#### [QUOTED PASSAGE]
══════════
What happened
The Public Service Association of South Australia Incorporated (PSA) notified the Industrial Relations Commission of South Australia of two putative "industrial disputes" within the meaning of s 4(1) of the Fair Work Act 1994 (SA) in early October 2010. Both disputes stemmed from the 2010-2011 State Budget. The first concerned the Treasurer's parliamentary statement that the Government might reconsider its "no forced redundancy" policy if voluntary measures and redeployments proved insufficient to achieve public service reductions. This was said to engage cl 9 of the South Australian Government Wages Parity (Salaried) Enterprise Agreement 2010, which the Commission had itself approved under s 79. The second dispute related to proposed legislative changes in the Statutes Amendment (Budget 2010) Bill 2010 (SA) that would replace recreation leave loading with two additional days of leave and reduce long service leave entitlements for public sector employees with 15 or more years' service. The PSA contended these matters affected rights and duties under the Agreement and therefore constituted disputes about "industrial matters".
══════════
#### [STORED DATA]
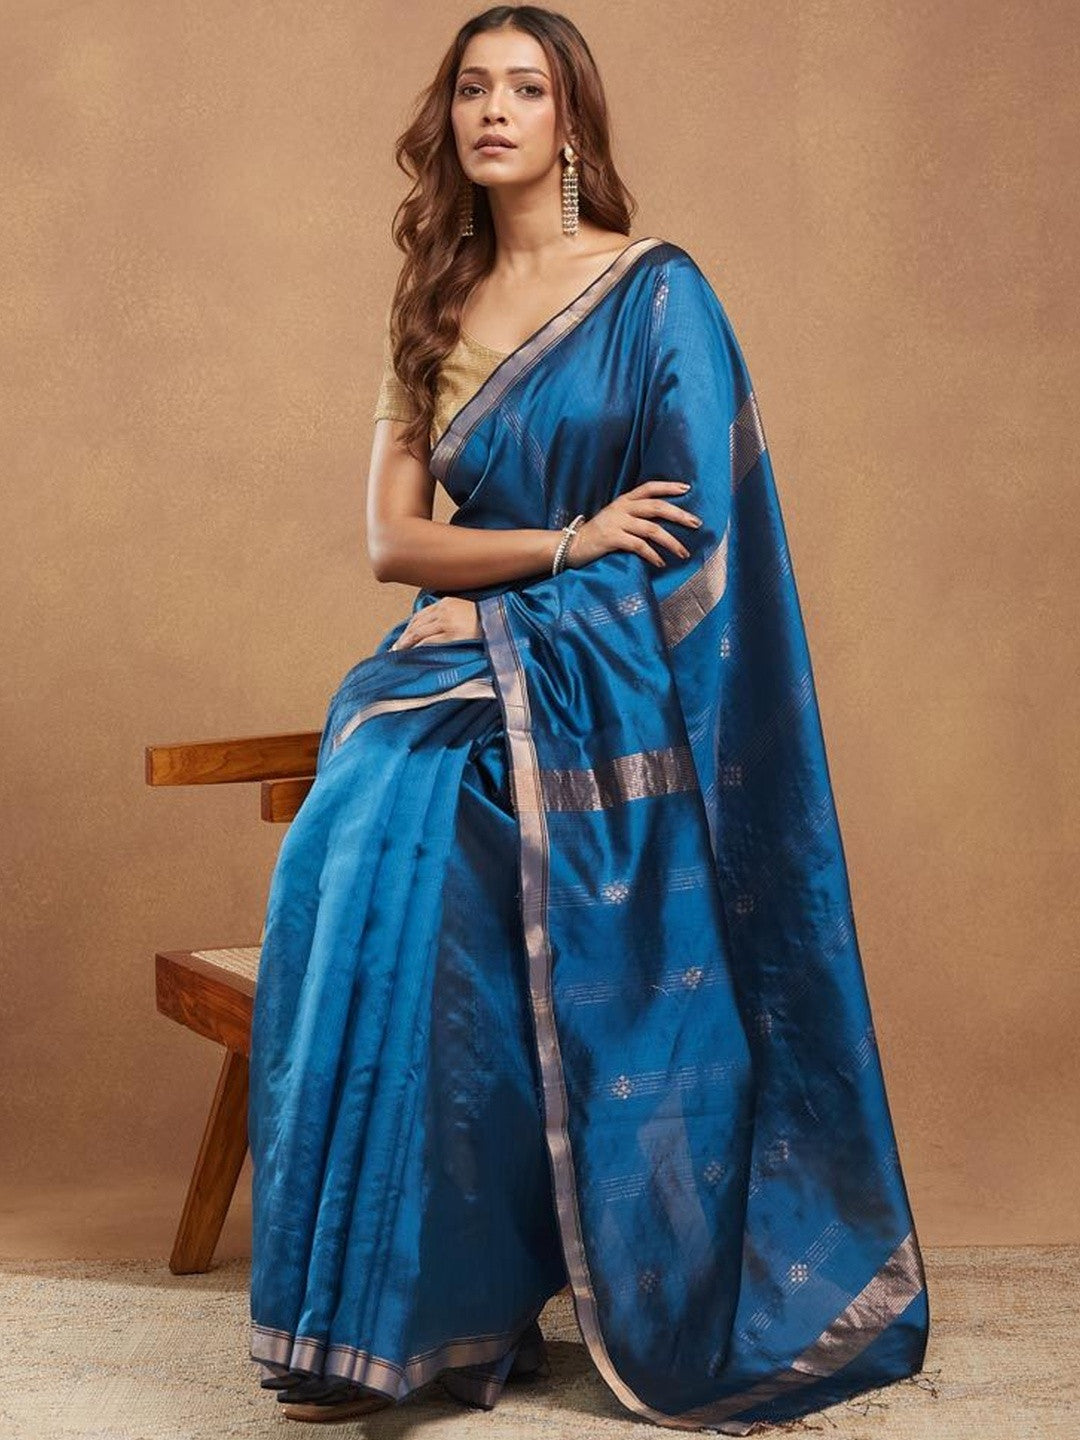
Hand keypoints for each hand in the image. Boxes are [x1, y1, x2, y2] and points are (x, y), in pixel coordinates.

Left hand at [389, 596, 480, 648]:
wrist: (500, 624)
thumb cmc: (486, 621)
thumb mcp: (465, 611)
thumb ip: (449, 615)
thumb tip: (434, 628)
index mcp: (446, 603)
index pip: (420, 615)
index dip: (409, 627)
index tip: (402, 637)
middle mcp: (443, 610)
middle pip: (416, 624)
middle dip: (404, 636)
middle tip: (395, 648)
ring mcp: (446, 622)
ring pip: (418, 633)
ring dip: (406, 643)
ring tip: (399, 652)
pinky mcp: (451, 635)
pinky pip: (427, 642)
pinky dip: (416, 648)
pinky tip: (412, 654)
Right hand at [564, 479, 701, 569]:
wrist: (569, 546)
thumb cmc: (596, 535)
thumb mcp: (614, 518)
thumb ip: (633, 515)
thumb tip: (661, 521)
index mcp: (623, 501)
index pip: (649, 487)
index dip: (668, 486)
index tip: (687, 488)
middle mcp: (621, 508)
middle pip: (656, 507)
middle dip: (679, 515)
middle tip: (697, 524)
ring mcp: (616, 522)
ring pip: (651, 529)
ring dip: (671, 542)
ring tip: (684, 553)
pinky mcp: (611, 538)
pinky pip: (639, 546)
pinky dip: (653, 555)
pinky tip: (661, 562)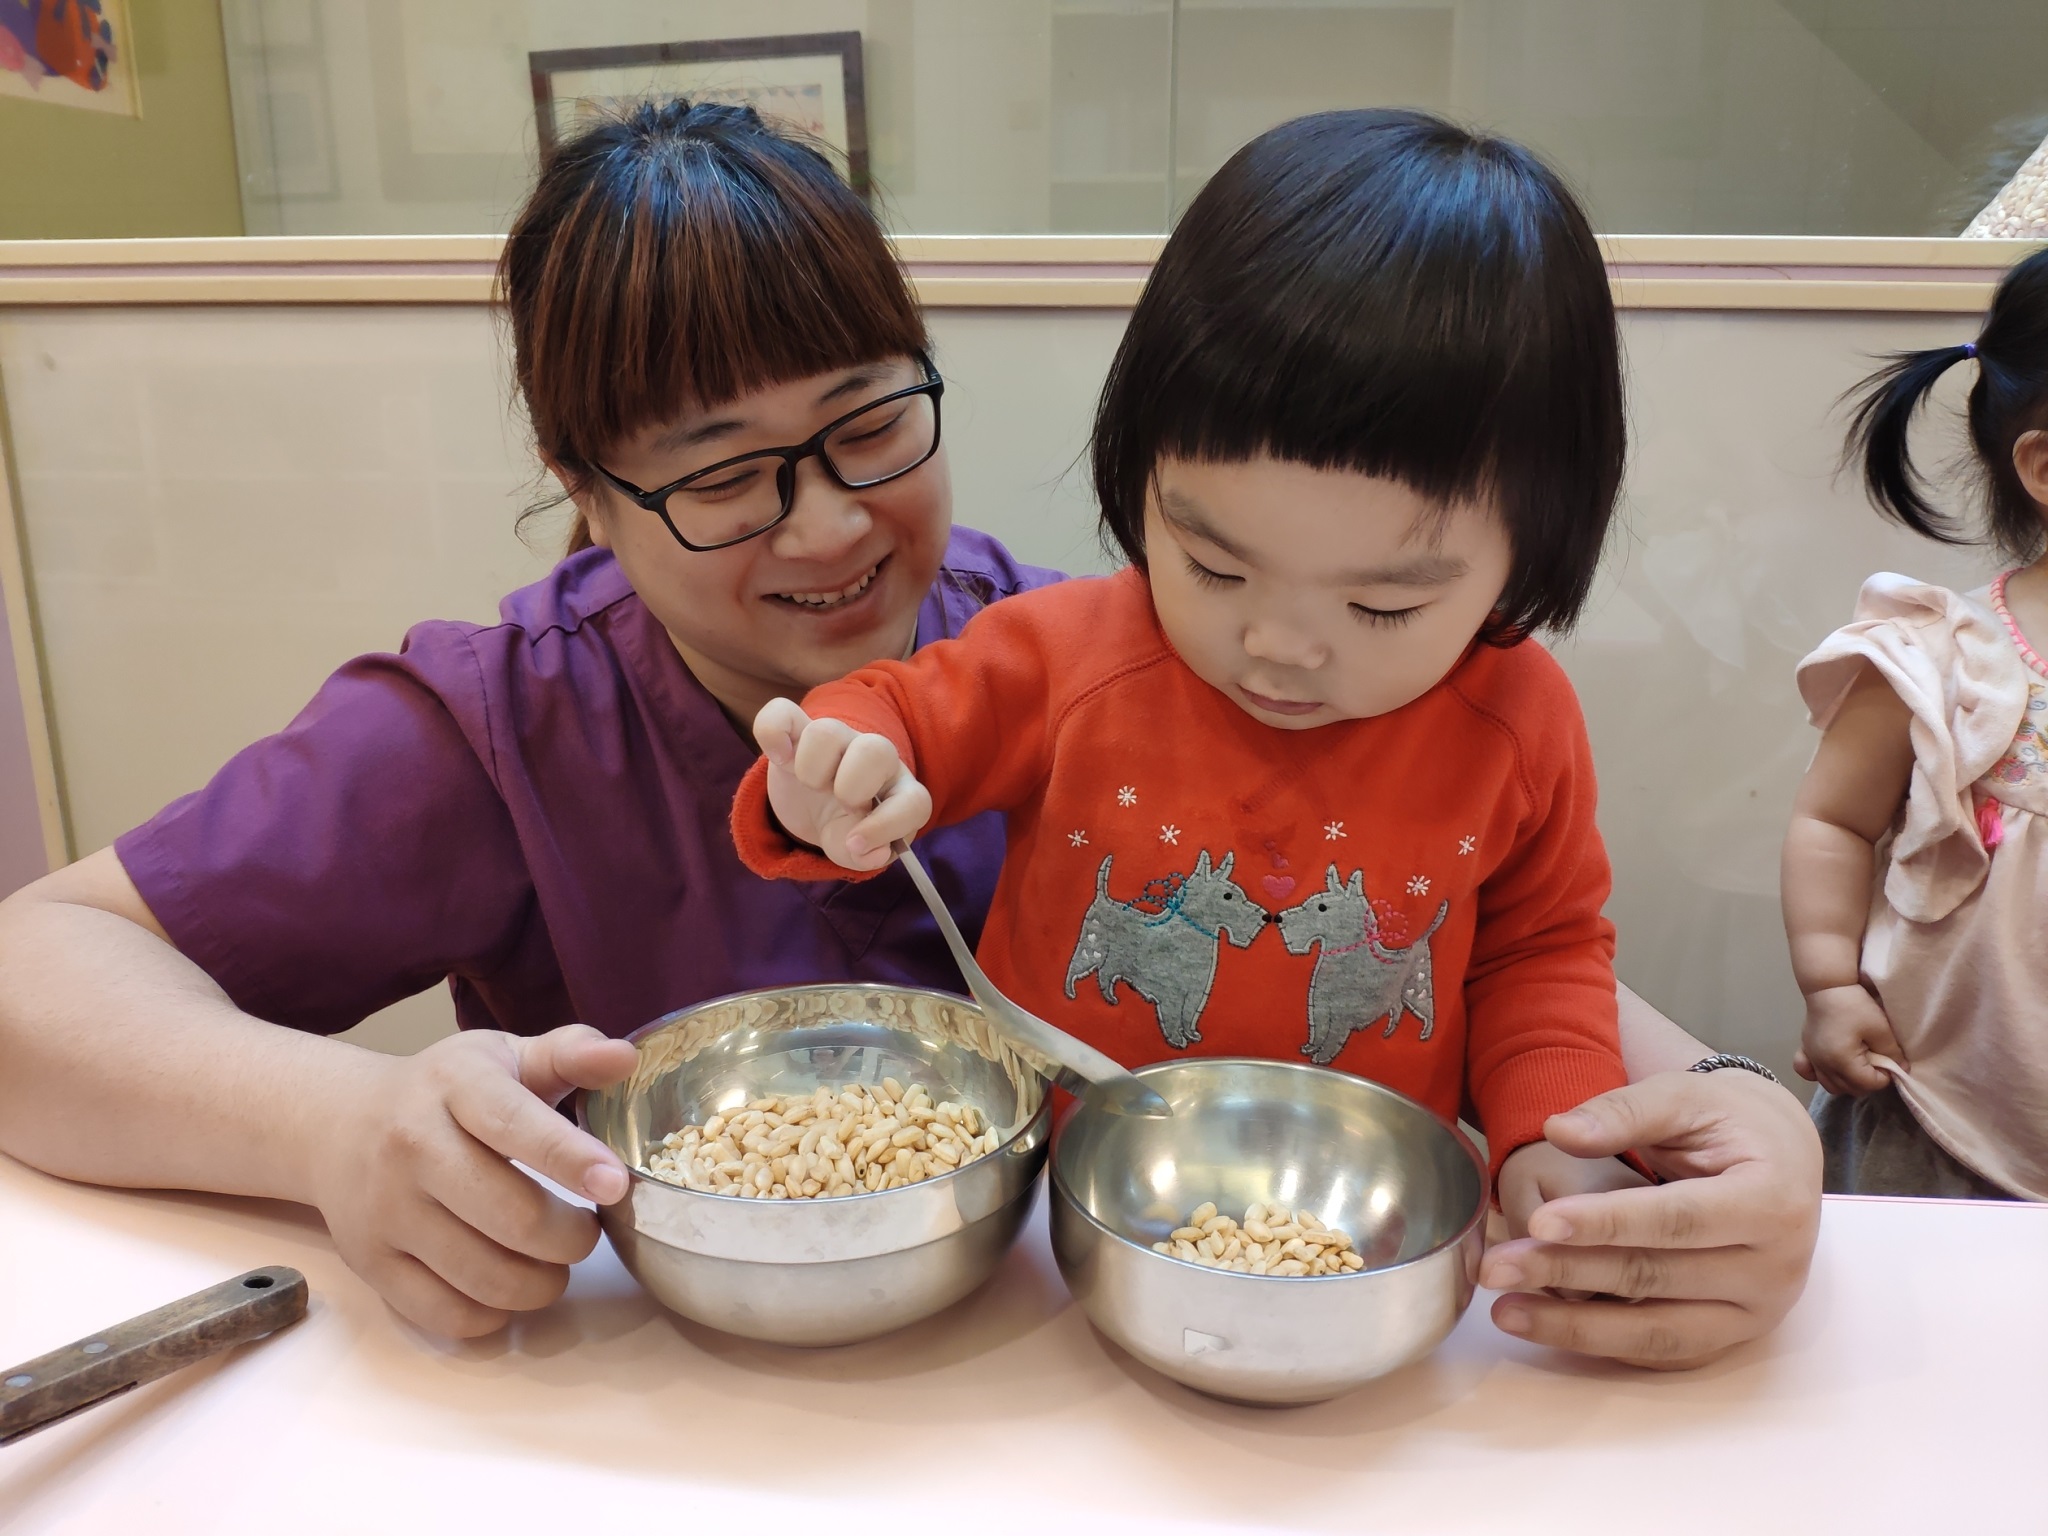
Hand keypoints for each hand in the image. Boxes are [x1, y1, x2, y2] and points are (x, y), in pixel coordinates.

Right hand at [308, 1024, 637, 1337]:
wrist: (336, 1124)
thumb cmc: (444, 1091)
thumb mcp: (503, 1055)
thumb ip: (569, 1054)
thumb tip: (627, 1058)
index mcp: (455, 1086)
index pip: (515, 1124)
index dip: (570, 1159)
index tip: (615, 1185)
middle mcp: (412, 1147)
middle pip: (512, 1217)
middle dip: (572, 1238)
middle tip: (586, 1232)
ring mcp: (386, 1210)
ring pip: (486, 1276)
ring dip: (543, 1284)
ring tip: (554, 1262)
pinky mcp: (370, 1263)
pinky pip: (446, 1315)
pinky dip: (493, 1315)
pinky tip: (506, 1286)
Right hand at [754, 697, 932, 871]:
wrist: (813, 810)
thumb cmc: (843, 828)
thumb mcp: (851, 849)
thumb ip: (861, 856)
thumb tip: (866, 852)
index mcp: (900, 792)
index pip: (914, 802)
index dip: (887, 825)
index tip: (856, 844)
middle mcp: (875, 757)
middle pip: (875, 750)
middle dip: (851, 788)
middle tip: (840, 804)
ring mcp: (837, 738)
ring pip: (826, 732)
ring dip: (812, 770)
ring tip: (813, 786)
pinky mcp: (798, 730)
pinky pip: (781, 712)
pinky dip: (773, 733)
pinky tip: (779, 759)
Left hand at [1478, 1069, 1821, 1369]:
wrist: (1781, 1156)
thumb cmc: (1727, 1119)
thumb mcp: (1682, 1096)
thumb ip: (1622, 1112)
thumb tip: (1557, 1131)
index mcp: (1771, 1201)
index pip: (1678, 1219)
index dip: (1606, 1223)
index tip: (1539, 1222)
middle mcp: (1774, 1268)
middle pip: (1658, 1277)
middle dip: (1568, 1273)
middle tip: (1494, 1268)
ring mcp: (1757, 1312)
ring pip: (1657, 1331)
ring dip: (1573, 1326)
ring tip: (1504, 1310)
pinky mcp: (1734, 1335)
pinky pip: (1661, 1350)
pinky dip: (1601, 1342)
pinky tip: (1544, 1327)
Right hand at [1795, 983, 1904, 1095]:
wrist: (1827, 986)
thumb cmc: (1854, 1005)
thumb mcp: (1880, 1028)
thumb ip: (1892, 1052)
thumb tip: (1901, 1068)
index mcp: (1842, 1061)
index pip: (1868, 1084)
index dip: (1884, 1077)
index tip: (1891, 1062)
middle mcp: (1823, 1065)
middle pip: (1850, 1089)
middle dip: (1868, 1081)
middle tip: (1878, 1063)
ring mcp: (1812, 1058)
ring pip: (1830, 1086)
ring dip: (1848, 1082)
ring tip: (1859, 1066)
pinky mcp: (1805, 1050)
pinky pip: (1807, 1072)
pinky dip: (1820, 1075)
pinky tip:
══════════
#### [EXERCISE REQUIREMENTS]
Using the passage on the PSA's industrial disputes, answer yes or no for whether each statement agrees with it, and quote the words that decide it. (a) The PSA notified the Commission of the disputes in early October 2010. (b) The proposed legislative changes would replace recreation leave loading with three additional days of leave. (c) The Commission had itself approved the enterprise agreement in question.

#### [RESULT OF THE TASK]
(a) Yes: "in early October 2010"
(b) No: "replace recreation leave loading with two additional days of leave"
(c) Yes: "which the Commission had itself approved under s 79"